Within the Family Resource Center we offer parenting workshops, Early Literacy Programs, Giggles, Squiggles and Squirms (G.S.S,) child watch, and community health. I set up and coordinate parenting workshops, help with G.S.S, and assist with child watch. In addition I attend networking and community events to do outreach for our programs.
My biggest accomplishment with my FRC team was Operation Santa. Operation Santa is an annual Christmas gift assistance program. This year we provided Christmas gifts for over 480 children. Everyone can get involved with Operation Santa. Our donors assist with Adopt a Family program, in-kind donations of new toys/clothing, monetary donations, and also volunteer their time. Our biggest contributor is the Chandler Compadres who adopted 20 families. Before our “shopping day,” which is where the families come and pick out gifts for their children, we host a community Christmas party. The Christmas party consists of games, raffles, arts and crafts, food, and pictures with Santa.

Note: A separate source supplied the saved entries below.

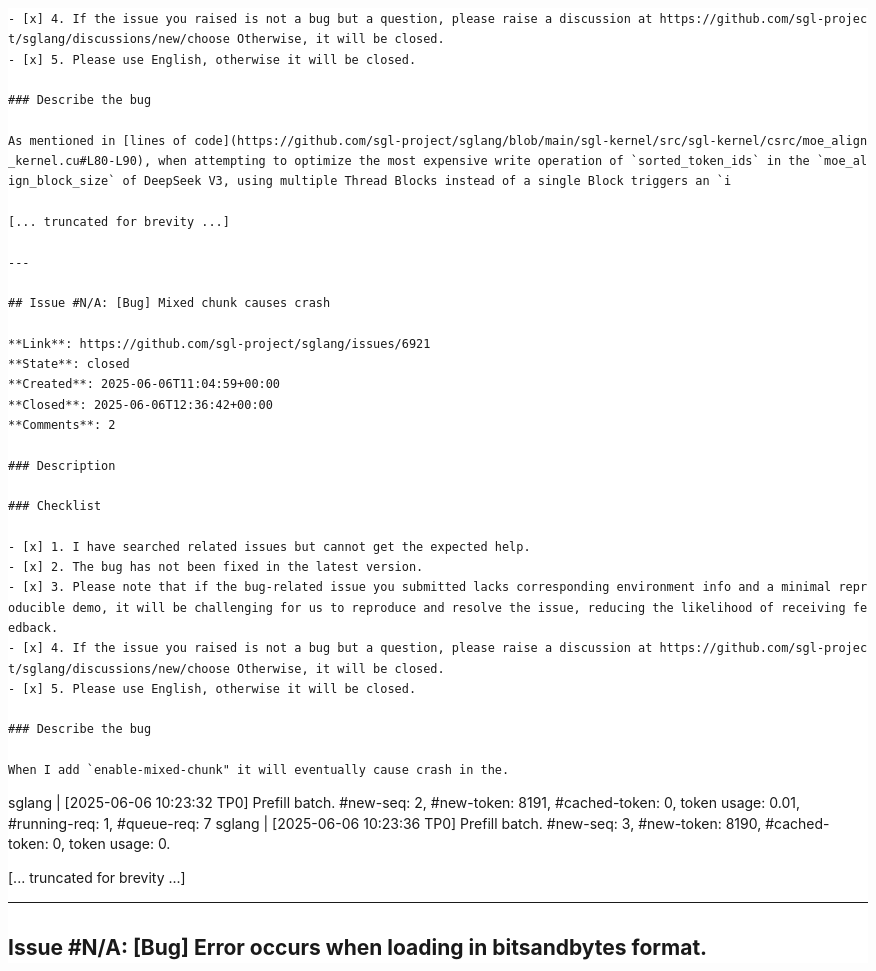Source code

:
 ```
- [x] 4. If the issue you raised is not a bug but a question, please raise a discussion at https://github.com/sgl-project/sglang/discussions/new/choose Otherwise, it will be closed.
- [x] 5. Please use English, otherwise it will be closed.

### Describe the bug

As mentioned in [lines of code](https://github.com/sgl-project/sglang/blob/main/sgl-kernel/src/sgl-kernel/csrc/moe_align_kernel.cu#L80-L90), when attempting to optimize the most expensive write operation of `sorted_token_ids` in the `moe_align_block_size` of DeepSeek V3, using multiple Thread Blocks instead of a single Block triggers an `i

[... truncated for brevity ...]

---

## Issue #N/A: [Bug] Mixed chunk causes crash

**Link**: https://github.com/sgl-project/sglang/issues/6921
**State**: closed
**Created**: 2025-06-06T11:04:59+00:00
**Closed**: 2025-06-06T12:36:42+00:00
**Comments**: 2

### Description

### Checklist

- [x] 1. I have searched related issues but cannot get the expected help.
- [x] 2. The bug has not been fixed in the latest version.
- [x] 3. Please note that if the bug-related issue you submitted lacks corresponding environment info and a minimal reproducible demo, it will be challenging for us to reproduce and resolve the issue, reducing the likelihood of receiving feedback.
- [x] 4. If the issue you raised is not a bug but a question, please raise a discussion at https://github.com/sgl-project/sglang/discussions/new/choose Otherwise, it will be closed.
- [x] 5. Please use English, otherwise it will be closed.

### Describe the bug

When I add `enable-mixed-chunk" it will eventually cause crash in the.

```
sglang  | [2025-06-06 10:23:32 TP0] Prefill batch. #new-seq: 2, #new-token: 8191, #cached-token: 0, token usage: 0.01, #running-req: 1, #queue-req: 7
sglang  | [2025-06-06 10:23:36 TP0] Prefill batch. #new-seq: 3, #new-token: 8190, #cached-token: 0, token usage: 0.

[... truncated for brevity ...]

---

## Issue #N/A: [Bug] Error occurs when loading in bitsandbytes format.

One family that showed me the true value of serving the community, was a family of three. An 18-year-old boy named John, who is raising his two younger siblings who are 15 and 13. Their parents were unexpectedly deported and John became the sole provider for his siblings. At first he was embarrassed to ask for assistance, but with the help of his aunt and sister he was able to ask for help. We were able to provide them with Christmas gifts, Holiday food box and a grocery gift card. Right before Christmas day we learned that John, working a fulltime job to provide for his family, did not have a bed. Through the generosity of the community, a futon was donated. We drove it over to John’s house right away and he was beyond grateful.
The opportunity to serve him and families like him was very humbling to me and it made my ten months working with Public Allies at AZCEND worth it.